1.6 Public Laundry Mats
TORONTO, ONTARIO: The sound of your own washer and dryer combo usually means you’ve made it. It also means you don’t have to visit public laundry mats (PLM) anymore. Perhaps it is because I have not made it yet and am justifying my laundry mat usage but they can sometimes be highly entertaining. People take their PLM experience very seriously, whether it is a fight over the last washer, getting upset when another user removes their clothes from a stopped dryer and places them in a wet pile on the folding table or when a client just wants someone, anyone to listen. So I’m sitting there typing away on my computer having just put in a load. A woman I would say was in her forties walks in. You know that feeling when a person enters a room and you feel like something’s off? I had that feeling. She looked fine, dressed nice, well put together as they say. We were the only two in the PLM and she sat down right next to me after placing her clothes in a washer. She didn’t look especially threatening, but still, I waited and was rewarded.
“I can’t believe people sometimes,” she began. “There is an anger problem in the world today – young, old, doesn’t matter. People just don’t want to make any direct connections anymore. They’re too busy talking on their phones, on computers, texting someone that is right in front of them. I mean, who does that? I am a very spiritual person, so I just don’t understand.”

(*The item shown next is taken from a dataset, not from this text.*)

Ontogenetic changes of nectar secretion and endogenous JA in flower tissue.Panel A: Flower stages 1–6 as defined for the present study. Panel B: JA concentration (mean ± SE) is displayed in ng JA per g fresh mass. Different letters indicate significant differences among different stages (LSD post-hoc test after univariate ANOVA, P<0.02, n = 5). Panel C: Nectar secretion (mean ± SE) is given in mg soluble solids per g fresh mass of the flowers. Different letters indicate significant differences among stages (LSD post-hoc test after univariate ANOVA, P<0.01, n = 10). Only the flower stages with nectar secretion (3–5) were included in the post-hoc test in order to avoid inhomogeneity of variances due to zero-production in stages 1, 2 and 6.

There it is: I get a kick out people calling themselves spiritual but their actions reveal the opposite. She continued, “I didn’t see it before but I see it now. I mean, my parents are dead, my brother’s dead, I’ve had friends that have died. My boyfriend, well, we go to movies and out to dinner but that’s not a way to connect, that’s not spiritual. Sure, it sounds nice but it’s not really. And now he is telling me to grow up, act my age, stop calling him – it’s borderline abusive is what it is.”

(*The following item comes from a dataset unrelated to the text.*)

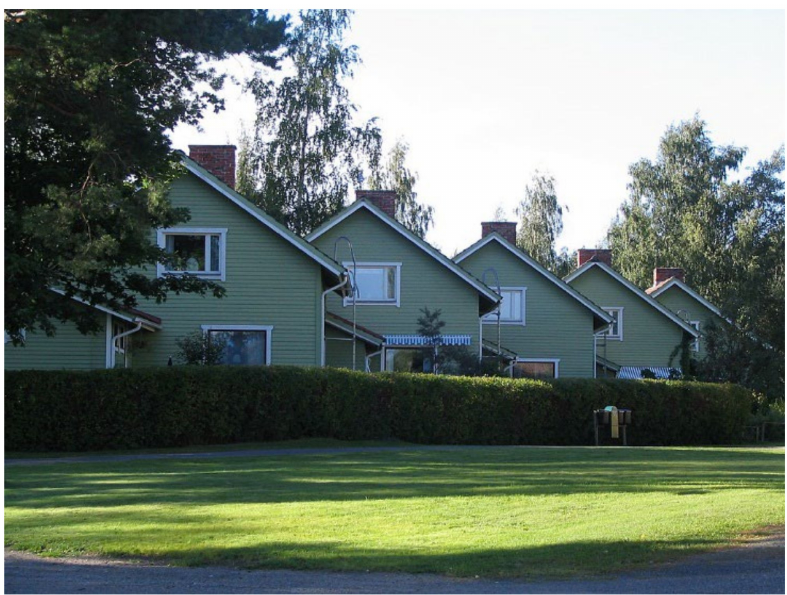
Figure 1. Typical Finnish post-World War II single-family houses in Jyväskylä, Finland (Source: Wikipedia).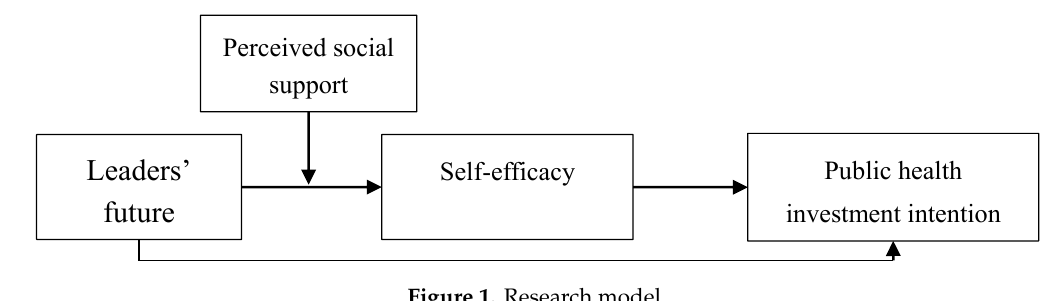
Figure 1. Research Figure 1. Research model.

I’ve learned more about this person then I want to. “And now I’m looking for a new apartment but everyone lies, they’re all f**king assholes, all of them. F**king old people. I lived with some old people and they stink. Have you ever been living in a house with old smelly people? And I cleaned and they turned down the heat and when I confronted them – them standing there in their Birkenstocks where I could see their disgusting toes – they laughed. It was borderline abusive.”
Very Spiritual.
“And it is all so difficult for me, living in the city. All my friends have three cars and live out in the suburbs. I have just felt so down, I used to give, I used to volunteer in a hospital, knit caps for babies, go to church three times a week, dance – I used to dance and let the positive energy in and the negative out. Dancing is very spiritual. But now everything is gone and no one knows how difficult it is. I’ve just never had to look for an apartment before now. I’ve never been one of them. And everyone lies.”
At this moment, two men enter the PLM and the woman rolls her eyes. “Like these two idiots, now I got to listen to this? Riveting conversation.” Granted, the one was telling the other that he thought the mushrooms on the slice of pizza he had the other day were poisonous – not exactly the most stimulating conversation. But she just had no time for them. I never said a word, she never asked me a question nor did I offer anything. I didn’t have to pull anything out of her, she just kept talking non-stop. There is something I envy about a person who can reveal all this information to a complete stranger – I can barely do this with friends. And then I wondered if she just made the whole thing up – at least the spiritual part.
My laundry was finally done and I high tailed it out of there.